TEXT SECTION:
+ + + + + + +

Higher Drug Cost Causes Stronger Nocebo Effect
Forty-nine healthy people were given a treatment they were told was an anti-itch cream, but it actually contained no active ingredients.
HealthDay News — Nocebo hyperalgesia is stronger when an inert treatment is labeled as being an expensive medication rather than a cheap one, according to a study published online in Science.
Alexandra Tinnermann, from the University Medical Center Hamburg-Eppendorf in Germany, and colleagues examined the impact of value information about a drug, such as the price tag, on its therapeutic effect. Forty-nine healthy people were given a treatment they were told was an anti-itch cream, but it actually contained no active ingredients.
They were randomized to either a group that was told the cream was cheap or a group told it was expensive. A functional magnetic resonance imaging method was used for simultaneous activity measurements in the central pain system.
The researchers found that nocebo hyperalgesia was stronger when the treatment was labeled as an expensive medication versus a cheap medication. Neural interactions between the cortex, brainstem, and spinal cord mediated this effect. Prefrontal cortex activity, in particular, mediated the effect of value on nocebo hyperalgesia.
"Value furthermore modulated coupling between prefrontal areas, brainstem, and spinal cord, which might represent a flexible mechanism through which higher-cognitive representations, such as value, can modulate early pain processing," the authors write.
Tinnermann A, Geuter S, Sprenger C, Finsterbusch J, Büchel C. Interactions between brain and spinal cord mediate value effects in nocebo hyperalgesia. Science. 2017;358(6359):105-108.

+ + + + + + +

SOURCE DATA:
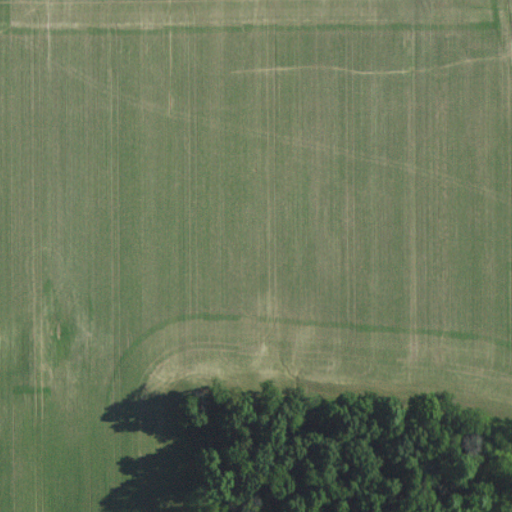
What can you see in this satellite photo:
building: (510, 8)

+ + + + + + +

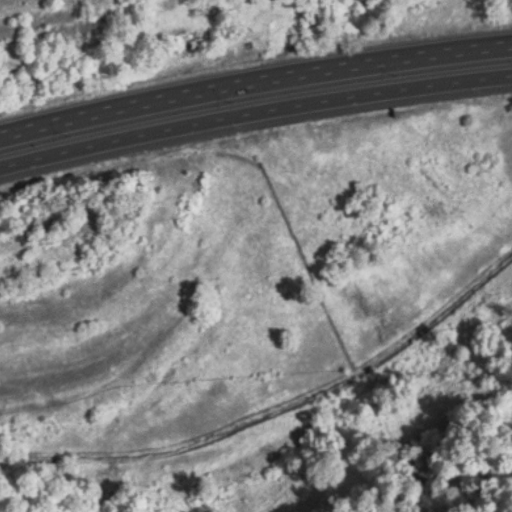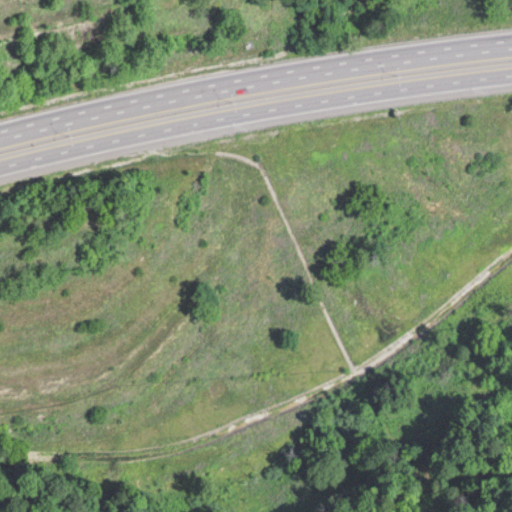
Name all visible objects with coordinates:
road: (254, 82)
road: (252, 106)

+ + + + + + +

EXERCISE REQUIREMENTS:
A: For the nocebo article, say whether each statement agrees with it, answering yes or no and quoting the words that decide it: (i) Forty-nine healthy people took part in the study. (ii) The cream given to participants contained an active anti-itch ingredient. (iii) Nocebo hyperalgesia was stronger when the treatment was labeled as a cheap medication.
B: From the nocebo article, copy word for word the part that opens with the words containing "They were randomized" and closes with "the authors write.".
C: According to the nocebo article, what method was used for simultaneous activity measurements in the central pain system?
None of the data is needed for this work.

SOLVED PROBLEMS:
A:
(i) Yes: "Forty-nine healthy people were given a treatment they were told was an anti-itch cream"
(ii) No: "but it actually contained no active ingredients"
(iii) No: "nocebo hyperalgesia was stronger when the treatment was labeled as an expensive medication versus a cheap medication"

B:
They were randomized to either a group that was told the cream was cheap or a group told it was expensive. A functional magnetic resonance imaging method was used for simultaneous activity measurements in the central pain system.
The researchers found that nocebo hyperalgesia was stronger when the treatment was labeled as an expensive medication versus a cheap medication. Neural interactions between the cortex, brainstem, and spinal cord mediated this effect. Prefrontal cortex activity, in particular, mediated the effect of value on nocebo hyperalgesia.
"Value furthermore modulated coupling between prefrontal areas, brainstem, and spinal cord, which might represent a flexible mechanism through which higher-cognitive representations, such as value, can modulate early pain processing," the authors write.

C: A functional magnetic resonance imaging method.